Faut-il croire tout ce que vous dit votre médecin? Pas forcément, si l'on se réfère à un récent sondage sur l'éthique médicale réalisé par le site d'information Medscape. Selon l'enquête 43% des médecins de l'Hexagone ont reconnu qu'il pouvait leur arriver de cacher la vérité à un patient.
Les jeunes médecins français, plus enclins à cèder au mensonge?
L'enquête se base sur 21500 réponses de médecins à des questions telles que «Vous arrive t-il de cacher la vérité sur le traitement d'un patient», « Prescrivez-vous des placebos sans en informer le patient»? «Êtes-vous prêt à reconnaître une erreur médicale devant le patient ? » etc.
Si la majorité des réponses proviennent de praticiens américains, leurs homologues français ont suffisament participé à l'enquête pour donner un bon aperçu de l’éthique médicale en France et de la manière dont le médecin appréhende la consultation avec son patient. Et il semblerait qu'en France, les médecins ont moins de scrupules à pratiquer la langue de bois qu'aux USA. A la question « Vous arrive t-il de ne pas divulguer une information à la demande de la famille du patient ? » 43% ont formulé un non catégorique, mais 32% ont répondu «ça dépend», notamment les praticiens âgés de moins de 40 ans, contre 10% aux Etats-Unis.
Un fort attachement au secret médical
Par ailleurs, un tiers d’entre eux reconnaissent qu'ils donnent parfois des placebos aux patients « parce que cela leur fait quand même du bien » tandis qu'un quart estime que cela "peut ou leur est déjà arrivé".
Quant à l'épineuse question de l’erreur médicale, là encore, l’écart est grand des deux côtés de l’Atlantique. En France, 16% des médecins estiment qu’il n’est pas nécessaire de dévoiler une erreur médicale au patient si celle-ci ne lui nuit pas directement, contre 3% aux USA.
En revanche, il semblerait que les praticiens français soient plus attachés au secret médical que leurs confrères américains dont une majorité (66%) se dit prêt à briser le secret médical si cela nuit directement au patient ou à son entourage, contre 40 % de leurs homologues Français.
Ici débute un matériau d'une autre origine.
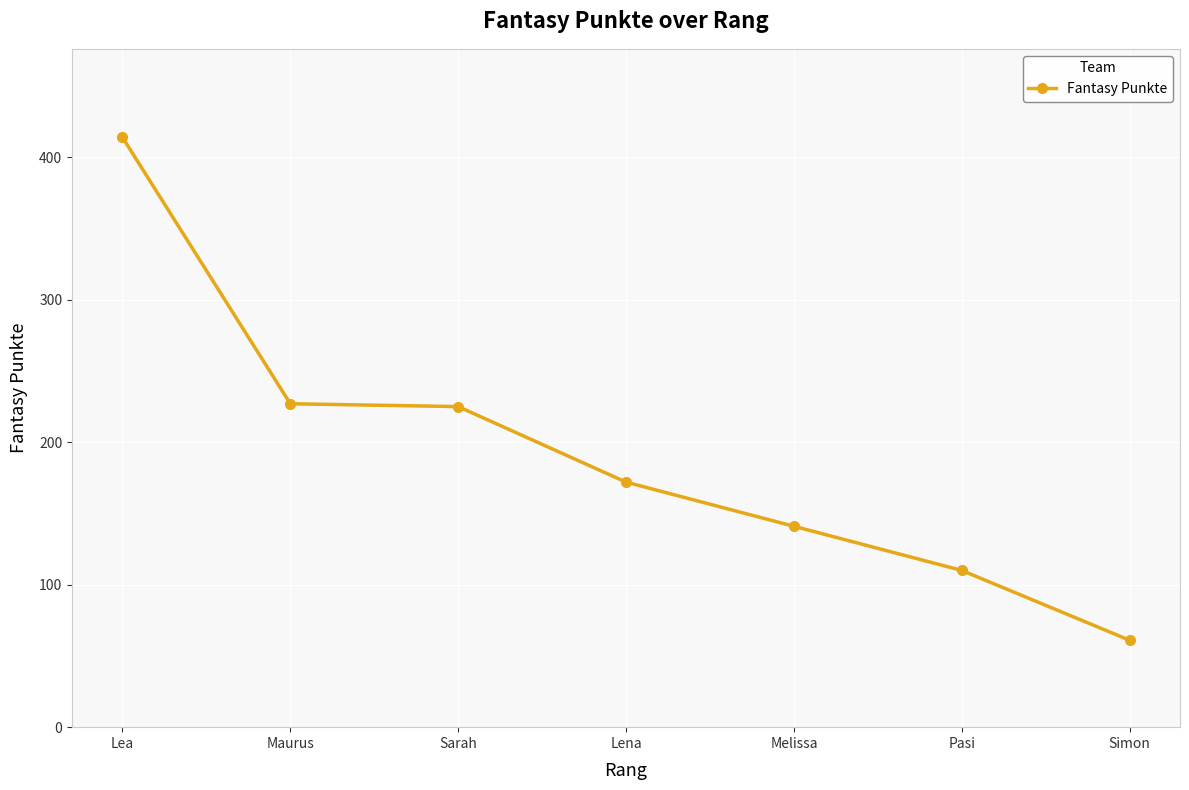

True or false: the data shows 313 at Sarah.

False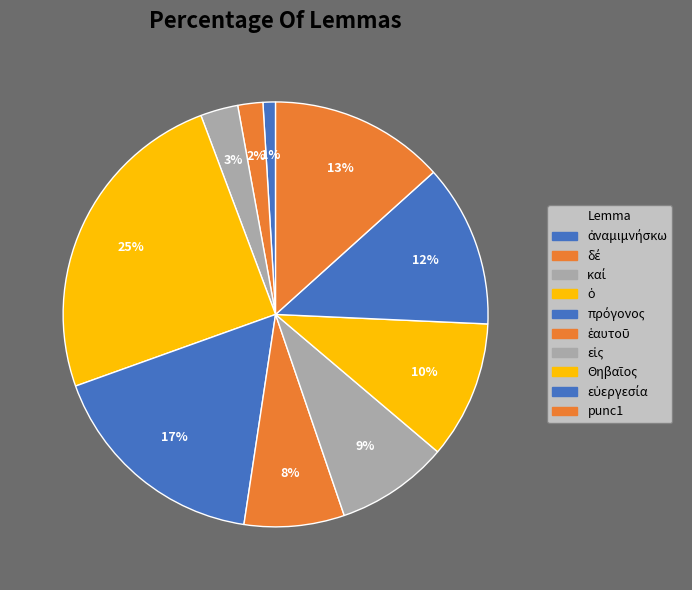

Count the number of slices in the pie.

10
"La vérité est un droit, pas plus"
Pour la psychologue Sylvie Fainzang, anthropologue spécialiste de la maladie, interviewée par Le Parisien, cette différence avec les Etats-Unis s'explique par un écart de culture évident : « Le monde anglo-saxon est globalement protestant et réprouve le mensonge». En France, on redoute peut-être aussi moins les poursuites judiciaires (très fréquentes aux Etats-Unis), malgré la loi Kouchner 2002 qui stipule une totale transparence dans l'information du patient sur sa maladie. « La vérité est un droit, pas plus. Au médecin de savoir si son patient est capable ou non d’encaisser le verdict. A lui encore de l’accompagner avec humanité dans la compréhension du diagnostic et du traitement", analyse Jean-Marie Montali dans l'édito du Parisien.
Des séances de simulation pour s'entraîner à l'annonce d'un diagnostic
Cependant, la manière d'annoncer un diagnostic à un patient reste une question fondamentale, encore trop peu abordée dans les formations médicales françaises même si des intiatives dans ce sens ont vu le jour ces dernières années. Les centres de simulation en santé accordent par exemple de plus en plus d’importance à la dimension psychologique dans l’apprentissage médical et font appel à des comédiens pour mettre les étudiants en médecine dans des conditions réelles. C’est le cas au CHU d'Angers et de Nice, ainsi qu’à la faculté de Montpellier-Nimes qui consacre 4h de la formation à l’annonce du diagnostic. Mais selon Marc Ychou, professeur de cancérologie, à l’origine du programme de cette faculté, ces pratiques restent trop rares : « La France a du retard, comparée aux Etats-Unis et à l’Allemagne », déplore ce dernier.